Sermons

Summary: The church is described as a body in the New Testament. Each member of the body must serve its function so that the body is healthy.

Series: I Am a Church Member

(based on and adapted from Thom Rainer’s book of the same name)

“I Will Be a Functioning Church Member”

1 Corinthians 12:12-31

Open

Today, we start doing something new that will last for six weeks. We are beginning a a book study together as a congregation. We are reading, considering, and discussing the information in I Am a Church Member by Thom Rainer. I hope everyone who got a copy last Sunday read the Introduction and Chapter One this week. If you belong to one of our adult Sunday school classes, you most likely went through the discussion questions at the end of Chapter One this morning. If you didn’t get one, we ordered more copies and they’re sitting on the table just in front of the sound booth.
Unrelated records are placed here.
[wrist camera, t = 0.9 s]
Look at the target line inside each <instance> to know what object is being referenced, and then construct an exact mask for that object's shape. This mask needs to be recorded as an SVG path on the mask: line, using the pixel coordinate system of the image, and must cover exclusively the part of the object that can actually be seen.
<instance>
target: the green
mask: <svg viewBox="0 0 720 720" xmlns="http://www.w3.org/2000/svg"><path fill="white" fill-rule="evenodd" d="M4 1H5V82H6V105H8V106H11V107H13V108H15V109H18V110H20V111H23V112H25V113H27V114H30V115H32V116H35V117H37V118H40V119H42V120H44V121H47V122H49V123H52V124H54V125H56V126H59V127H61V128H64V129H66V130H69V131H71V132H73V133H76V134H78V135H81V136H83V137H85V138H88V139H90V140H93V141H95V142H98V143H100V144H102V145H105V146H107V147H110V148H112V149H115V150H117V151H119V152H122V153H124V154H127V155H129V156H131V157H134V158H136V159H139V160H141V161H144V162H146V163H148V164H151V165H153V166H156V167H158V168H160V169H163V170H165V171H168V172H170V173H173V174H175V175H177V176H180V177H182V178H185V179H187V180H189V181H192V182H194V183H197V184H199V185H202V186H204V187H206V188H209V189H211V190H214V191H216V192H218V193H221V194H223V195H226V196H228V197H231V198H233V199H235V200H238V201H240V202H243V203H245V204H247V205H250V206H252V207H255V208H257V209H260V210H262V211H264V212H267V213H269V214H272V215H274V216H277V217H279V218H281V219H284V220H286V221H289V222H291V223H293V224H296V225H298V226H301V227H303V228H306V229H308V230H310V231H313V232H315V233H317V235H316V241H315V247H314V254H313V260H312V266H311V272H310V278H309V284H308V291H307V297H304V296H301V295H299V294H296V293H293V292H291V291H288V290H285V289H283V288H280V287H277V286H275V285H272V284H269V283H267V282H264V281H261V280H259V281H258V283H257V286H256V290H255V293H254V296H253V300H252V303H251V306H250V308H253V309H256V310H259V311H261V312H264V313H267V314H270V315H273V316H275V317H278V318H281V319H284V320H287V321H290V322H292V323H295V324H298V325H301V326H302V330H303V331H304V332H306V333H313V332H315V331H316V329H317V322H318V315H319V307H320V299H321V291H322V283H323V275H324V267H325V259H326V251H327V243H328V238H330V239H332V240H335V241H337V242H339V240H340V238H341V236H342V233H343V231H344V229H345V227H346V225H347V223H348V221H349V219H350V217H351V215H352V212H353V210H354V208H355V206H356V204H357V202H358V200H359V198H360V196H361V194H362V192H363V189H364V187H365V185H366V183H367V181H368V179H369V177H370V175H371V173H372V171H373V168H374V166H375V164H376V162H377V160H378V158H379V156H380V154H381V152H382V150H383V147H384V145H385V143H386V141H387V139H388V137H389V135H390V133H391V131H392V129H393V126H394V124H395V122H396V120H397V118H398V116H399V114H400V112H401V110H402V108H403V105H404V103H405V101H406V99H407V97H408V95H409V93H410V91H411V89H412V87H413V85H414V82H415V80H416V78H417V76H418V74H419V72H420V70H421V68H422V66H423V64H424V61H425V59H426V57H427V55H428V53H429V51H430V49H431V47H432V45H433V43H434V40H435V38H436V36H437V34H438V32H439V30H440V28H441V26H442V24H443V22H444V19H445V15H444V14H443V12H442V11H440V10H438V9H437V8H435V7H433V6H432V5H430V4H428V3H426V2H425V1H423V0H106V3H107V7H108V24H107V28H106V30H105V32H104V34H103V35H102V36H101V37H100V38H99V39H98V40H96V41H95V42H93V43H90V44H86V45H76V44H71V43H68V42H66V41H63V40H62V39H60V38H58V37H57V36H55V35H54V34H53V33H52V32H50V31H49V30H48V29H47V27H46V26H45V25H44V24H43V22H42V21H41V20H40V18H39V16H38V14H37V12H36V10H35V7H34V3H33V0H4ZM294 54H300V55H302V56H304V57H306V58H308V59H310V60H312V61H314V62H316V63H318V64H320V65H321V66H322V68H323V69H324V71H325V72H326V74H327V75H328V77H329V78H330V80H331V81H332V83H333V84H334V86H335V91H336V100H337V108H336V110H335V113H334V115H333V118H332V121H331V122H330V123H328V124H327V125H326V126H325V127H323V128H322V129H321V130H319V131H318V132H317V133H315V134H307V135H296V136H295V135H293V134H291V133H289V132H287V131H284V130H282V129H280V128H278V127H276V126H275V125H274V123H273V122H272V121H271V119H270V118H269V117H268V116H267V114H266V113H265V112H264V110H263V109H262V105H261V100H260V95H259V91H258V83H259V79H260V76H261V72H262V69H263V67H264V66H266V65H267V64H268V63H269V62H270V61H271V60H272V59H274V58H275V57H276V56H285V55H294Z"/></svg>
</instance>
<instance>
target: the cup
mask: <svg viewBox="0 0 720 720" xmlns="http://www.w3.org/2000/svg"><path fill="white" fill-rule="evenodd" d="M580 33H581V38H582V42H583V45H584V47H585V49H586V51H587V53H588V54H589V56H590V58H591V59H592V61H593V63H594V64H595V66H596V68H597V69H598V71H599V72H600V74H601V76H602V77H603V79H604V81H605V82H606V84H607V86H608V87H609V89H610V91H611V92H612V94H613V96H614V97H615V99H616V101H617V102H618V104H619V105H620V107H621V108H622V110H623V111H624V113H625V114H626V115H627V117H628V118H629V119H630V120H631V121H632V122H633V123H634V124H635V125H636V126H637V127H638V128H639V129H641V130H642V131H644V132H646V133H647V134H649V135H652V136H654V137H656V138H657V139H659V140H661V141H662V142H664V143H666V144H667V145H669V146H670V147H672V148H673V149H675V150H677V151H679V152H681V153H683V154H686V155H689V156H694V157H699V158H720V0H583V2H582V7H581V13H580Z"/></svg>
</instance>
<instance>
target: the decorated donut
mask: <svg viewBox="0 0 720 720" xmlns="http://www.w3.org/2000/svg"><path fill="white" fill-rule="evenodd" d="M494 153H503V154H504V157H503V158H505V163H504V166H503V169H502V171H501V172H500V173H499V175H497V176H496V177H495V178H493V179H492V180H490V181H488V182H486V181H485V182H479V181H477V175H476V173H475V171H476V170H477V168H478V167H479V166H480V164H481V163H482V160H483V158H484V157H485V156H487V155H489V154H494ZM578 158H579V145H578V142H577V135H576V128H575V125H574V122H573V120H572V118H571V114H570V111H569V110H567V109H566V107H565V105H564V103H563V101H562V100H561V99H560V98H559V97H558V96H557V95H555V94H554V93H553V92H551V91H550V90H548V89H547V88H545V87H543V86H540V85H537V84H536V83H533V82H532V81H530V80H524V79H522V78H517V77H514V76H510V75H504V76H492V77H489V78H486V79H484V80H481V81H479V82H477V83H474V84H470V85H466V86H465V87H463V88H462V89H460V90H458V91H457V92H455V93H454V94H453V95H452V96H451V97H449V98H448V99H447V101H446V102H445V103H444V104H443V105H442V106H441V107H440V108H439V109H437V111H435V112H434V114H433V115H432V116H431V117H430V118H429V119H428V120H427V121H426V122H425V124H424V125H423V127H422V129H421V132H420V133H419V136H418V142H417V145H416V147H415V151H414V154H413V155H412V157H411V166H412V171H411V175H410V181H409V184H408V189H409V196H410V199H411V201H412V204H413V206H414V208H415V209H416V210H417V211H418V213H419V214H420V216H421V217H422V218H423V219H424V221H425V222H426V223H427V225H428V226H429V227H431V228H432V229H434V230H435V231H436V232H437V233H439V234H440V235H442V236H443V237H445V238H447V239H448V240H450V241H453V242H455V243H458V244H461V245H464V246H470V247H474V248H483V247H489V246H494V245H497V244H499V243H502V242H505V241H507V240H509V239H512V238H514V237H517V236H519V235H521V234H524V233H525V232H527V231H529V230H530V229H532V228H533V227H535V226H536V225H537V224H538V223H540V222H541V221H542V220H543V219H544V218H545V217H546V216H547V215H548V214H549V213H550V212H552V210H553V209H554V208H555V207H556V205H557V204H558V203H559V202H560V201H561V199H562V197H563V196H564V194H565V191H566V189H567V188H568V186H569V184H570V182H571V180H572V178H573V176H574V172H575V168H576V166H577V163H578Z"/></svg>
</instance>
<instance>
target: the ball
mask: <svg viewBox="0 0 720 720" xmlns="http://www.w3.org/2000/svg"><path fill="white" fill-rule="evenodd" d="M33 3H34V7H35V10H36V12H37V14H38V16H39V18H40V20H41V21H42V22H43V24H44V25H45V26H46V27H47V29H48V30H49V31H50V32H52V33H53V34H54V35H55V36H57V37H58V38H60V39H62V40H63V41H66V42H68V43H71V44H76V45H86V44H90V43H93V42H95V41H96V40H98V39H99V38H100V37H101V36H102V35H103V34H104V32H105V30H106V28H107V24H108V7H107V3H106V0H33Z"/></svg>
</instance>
Rainer has been a pastor and a seminary professor. He also led a group of people who researched congregational lifestyles. Rainer currently serves as President and CEO of Lifeway Christian Resources. He has written 24 books; the bulk of which deal with the study of local congregations and the principle of church health.

Some of you are probably wondering why we are doing this study and why we are using the material by Rainer. The short answer to the first part of that question is that I have found book studies like this one bring a unique focus to the topic at hand and unites the congregation in weekly study and discussion.
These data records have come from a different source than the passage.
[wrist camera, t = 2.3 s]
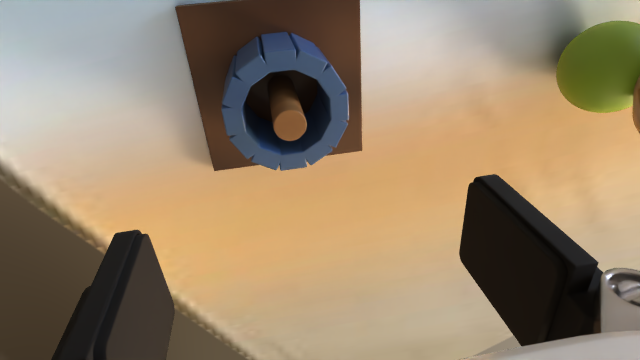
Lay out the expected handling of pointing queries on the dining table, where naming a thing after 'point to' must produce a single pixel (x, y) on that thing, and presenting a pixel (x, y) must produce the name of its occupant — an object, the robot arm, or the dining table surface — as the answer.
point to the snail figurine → (603, 69)
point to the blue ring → (259, 134)
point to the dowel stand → (276, 87)
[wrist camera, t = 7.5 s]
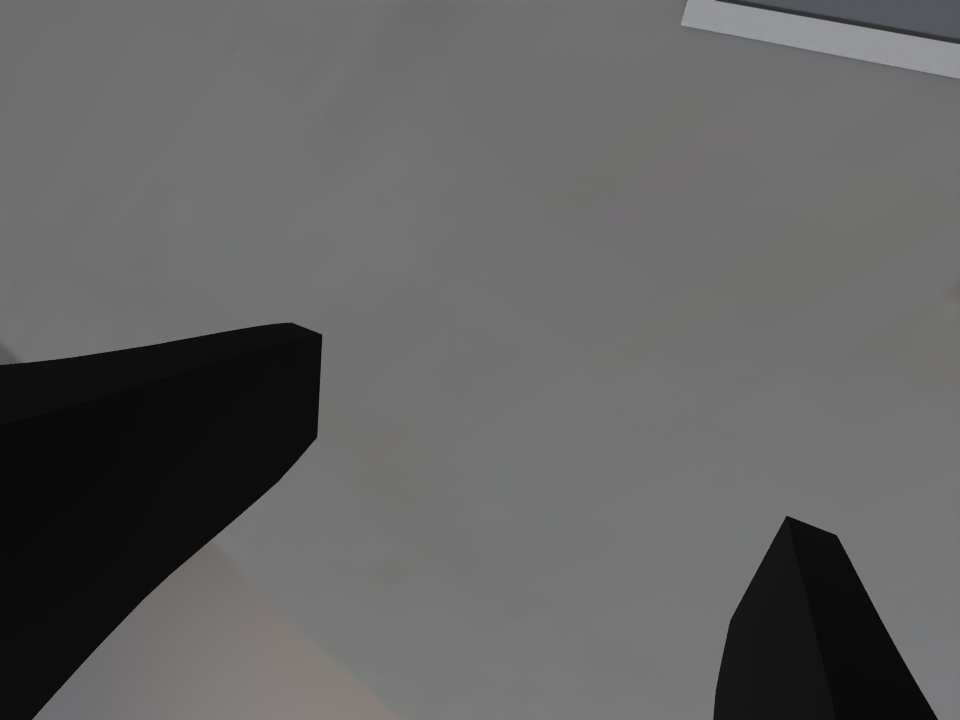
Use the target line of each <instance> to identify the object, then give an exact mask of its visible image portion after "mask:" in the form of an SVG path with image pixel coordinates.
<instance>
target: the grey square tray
mask: <svg viewBox="0 0 960 720" xmlns="http://www.w3.org/2000/svg"><path fill="white" fill-rule="evenodd" d="M681 25H683V26H688V27H693V28H699V29H704V30H709V31H714V32H719V33H725V34H730V35H735V36H740V37H745V38H751V39H756V40H761V41H766V42H771V43H777V44H782V45H787V46H792V47H797V48H803V49H808V50H813V51H818V52H823V53H829V54H834V55H839V56H844V57H849V58H855V59H860V60H865V61H870V62H875V63H880V64H886V65H891V66H896V67H901V68H906V69H912V70H917V71H922V72H927V73H932V74H938V75H943V76H948V77H953V78H958V79H960V0H688V1H687V5H686V8H685V12H684V15H683V19H682V22H681Z"/></svg>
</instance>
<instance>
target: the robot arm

The answer to the second part of the question is that I chose this particular book because it is short – an introduction and six chapters that are only 10-12 pages long for a total of 79 pages. I chose it because it is simple – the themes in each chapter are easily understood. I also chose it because the principles in the book are practical – the principles are effective when put into practice.
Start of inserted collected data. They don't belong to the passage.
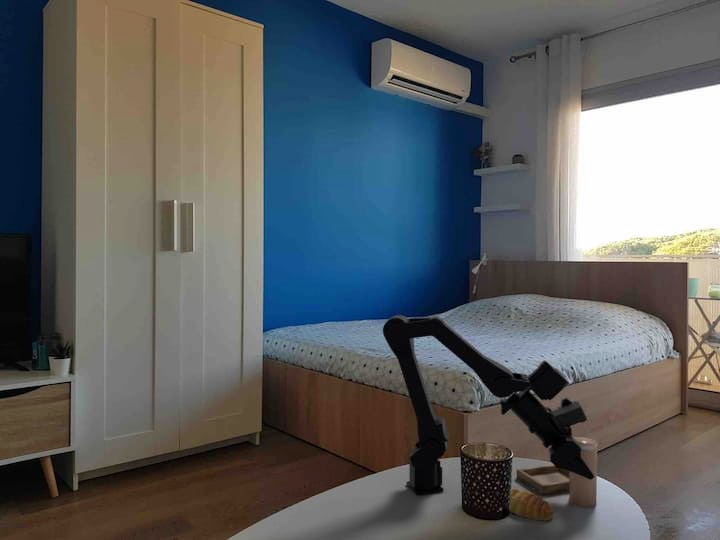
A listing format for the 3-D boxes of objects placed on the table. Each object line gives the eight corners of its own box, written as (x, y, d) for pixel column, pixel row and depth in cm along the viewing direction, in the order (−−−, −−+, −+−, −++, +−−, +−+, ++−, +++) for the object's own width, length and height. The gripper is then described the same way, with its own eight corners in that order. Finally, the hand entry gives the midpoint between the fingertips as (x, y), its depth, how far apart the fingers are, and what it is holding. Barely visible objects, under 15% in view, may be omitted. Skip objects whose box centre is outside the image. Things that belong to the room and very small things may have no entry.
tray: (542, 494, 123) (542, 485, 123) (516, 477, 132) (516, 469, 132) (588, 488, 126) (588, 479, 126) (559, 471, 136) (560, 463, 136)
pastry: (559, 515, 114) (559, 496, 114) (544, 527, 109) (544, 507, 109) (517, 501, 120) (517, 483, 120) (500, 512, 115) (500, 493, 115)
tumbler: (580, 509, 116) (581, 446, 115) (563, 498, 121) (563, 438, 121) (602, 505, 117) (603, 443, 117) (584, 495, 123) (585, 435, 122)
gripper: (568, 400, 110) (629, 460, 108) (556, 380, 129) (608, 431, 127) (526, 438, 112) (585, 497, 110) (521, 412, 131) (571, 463, 128)
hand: (588, 469), depth 119 cm, fingers open, 9 cm apart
Why do we need to do such a study? We need to do this study because the idea of church membership has become misunderstood. There are a lot of folks in our society that have wrong conceptions about church membership. Another reason is that there are more and more people who believe that membership in a local congregation is unnecessary.

On the whole, church membership has declined. Research on 557 congregations from 2004-2010 have shown that 9 out of 10 churches in America are declining or growing at a slower pace than that of their communities. The rate of growth of the population of the local community is much larger than the rate of growth for most churches.

One of our main problems is that we are failing to connect with a large segment of our population. It seems we have become generationally irrelevant.

Sociologists arrange the generations into groups with specific traits. The Builder generation is comprised of those people who were born before 1946. Following the Builders are the Boomers who were born between 1946 and 1963. After the Boomers come the Gen Xers who were born between 1964 and 1980. The next group is dubbed the Millennials. They were born between 1980-2000. They are the most populated generation grouping with around 80 million members. In comparison, 2/3rds (66%) of the Builder generation (born pre-1946) are Christians. But only 15% of the Millennial generation are Christians. That means that we have all but lost the generation of people between the ages of 15-35.

We can blame the problem on multiple causes. We can blame it on our culture (and we often do). We can blame it on the godless politics of our government (and we do that as well). We can even blame it on the churches, both the hypocritical Christians and the lack of strong spiritual leadership at the congregational ;eve;. There are lots of Christians who are doing that, too.

Rainer gives this analysis of the situation: “If outside forces and culture were the reasons behind declining and non-influential churches, we would likely have no churches today,” Rainer says. "The greatest periods of growth, particularly the first-century growth, took place in adversarial cultures. We are not hindered by external forces; we are hindered by our own lack of commitment and selflessness.”

We do need to look in the mirror. One reason that we have become weak and irrelevant is that we have lost the biblical understanding of church membership. Rainer says, “We join our churches expecting them to serve us, to feed us, and to care for us. We don’t like the hypocrites in the church, but we fail to see our own hypocrisies.”

In a summary of the issues we’ll be addressing over the next several weeks, Rainer says that God has intended the church for us “to serve, to care for others, to pray for leaders, to learn, to teach, to give, and in some cases, to die for the sake of the gospel.” We have become ineffective because we have turned the meaning of membership upside down.